トナー(D−1)〜(D−13)の定着評価の結果、並びにトナー化に使用したバインダーの粉砕率を表2に示す。樹脂(B)の添加量を増やした際も、トナーの定着幅は、添加量小の場合と同等の性能を示した。
Claims (5)
- ポリカルボン酸成分とポリオール成分とを構成成分とし、線形ポリエステル樹脂(A1)と非線形ポリエステル樹脂(A2)からなるポリエステル樹脂(A)と、ポリオレフィン樹脂(a)にSP値が10.6〜12.6(cal/cm3)1/2のビニル樹脂(b)がグラフトした構造を有する樹脂(B)からなり、下記粉砕率が60%以上であることを特徴とするトナーバインダー(C)。
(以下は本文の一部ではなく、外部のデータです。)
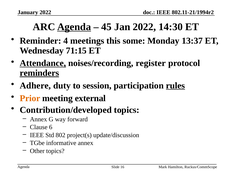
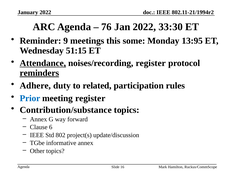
Agenda at (74, 27) underline: present -> none
45: 45 -> 76
14:30: 14:30 -> 33:30
4: 4 -> 9
13:37: 13:37 -> 13:95
71:15: 71:15 -> 51:15
session: session -> related
rules underline: present -> none
Prior colour: orange -> blue
meeting external: external -> register
Contribution/developed: Contribution/developed -> Contribution/substance
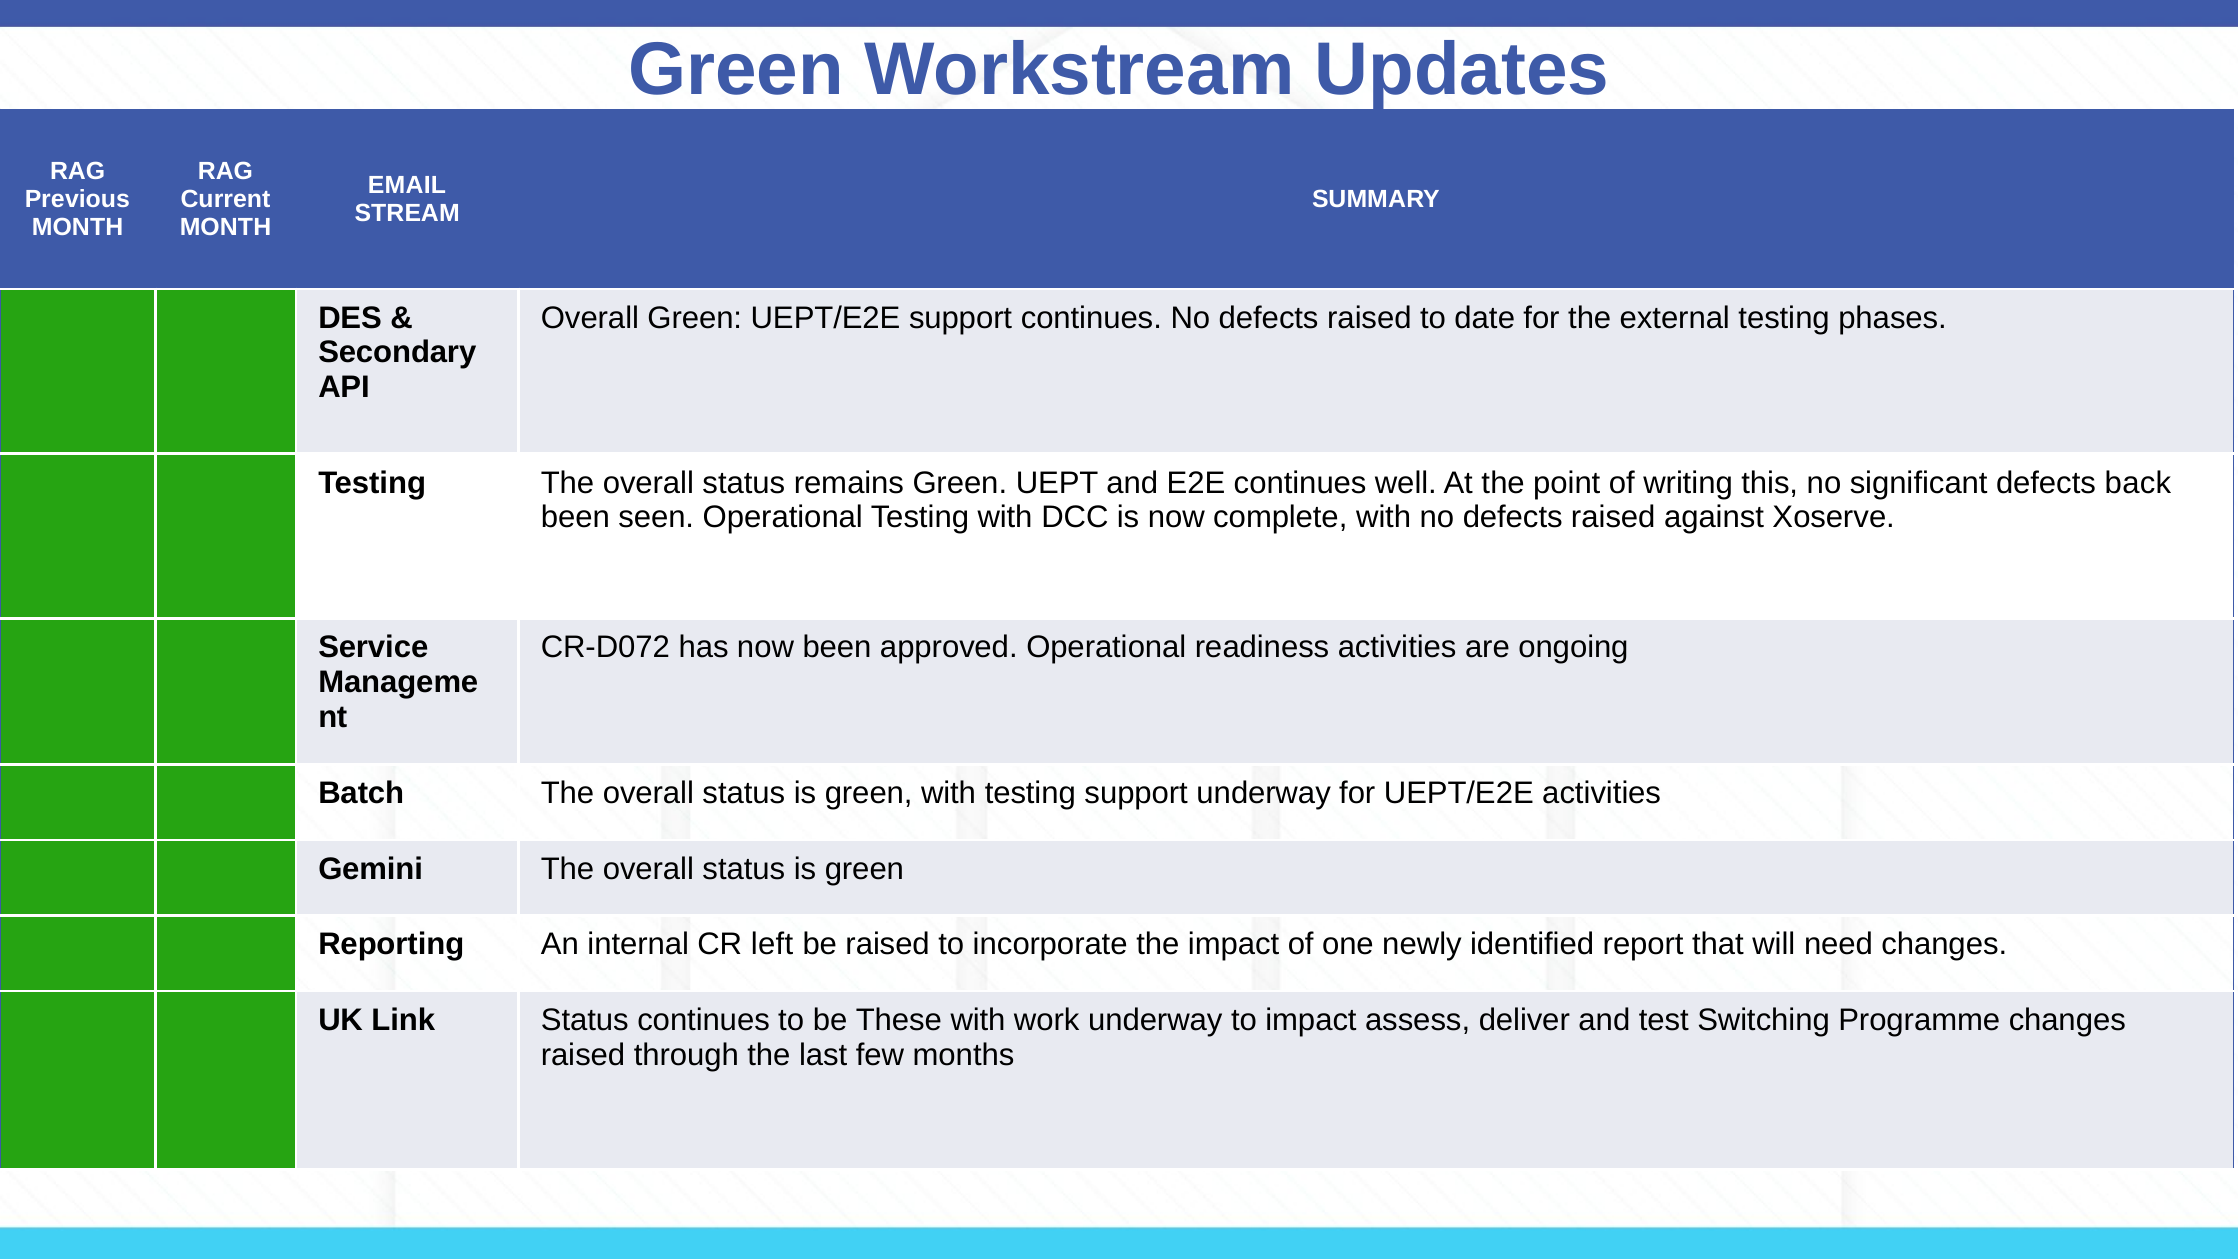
粉砕率:6.0〜7.0gのトナーバインダーの樹脂片3個をミルミキサー(象印社製、品番BM−FS08)で5秒間連続して2回粉砕した後、14メッシュのふるいにかけ、通過した樹脂の重量(Z)を精秤し、次式より粉砕された樹脂の質量比率を求め、この操作を3回行い平均して求めた値。
粉砕率(%)=〔(Z)(g) / 粉砕前の樹脂総重量(g)〕×100 - トナーバインダー(C)中の樹脂(B)の含有量が20〜90重量%である請求項1記載のトナーバインダー。
- ビニル樹脂(b)が、単独重合体のSP値が11.0〜18.0(cal/cm3)1/2であるビニルモノマー(m)と単独重合体のSP値が8.0〜11.0未満(cal/cm3)1/2であるビニルモノマー(n)との共重合体である請求項1または2記載のトナーバインダー。
- ポリエステル樹脂(A)のポリオール成分として、炭素数2〜12のアルキレングリコール、および/またはビスフェノール類のポリオキシアルキレンエーテル(オキシアルキレン単位の数2〜30)を含有する請求項1〜3のいずれか記載のトナーバインダー。
- 請求項1〜4のいずれか記載のトナーバインダーと、着色剤、並びに必要により離型剤、荷電制御剤、および流動剤から選ばれる1種以上の添加剤からなるトナー。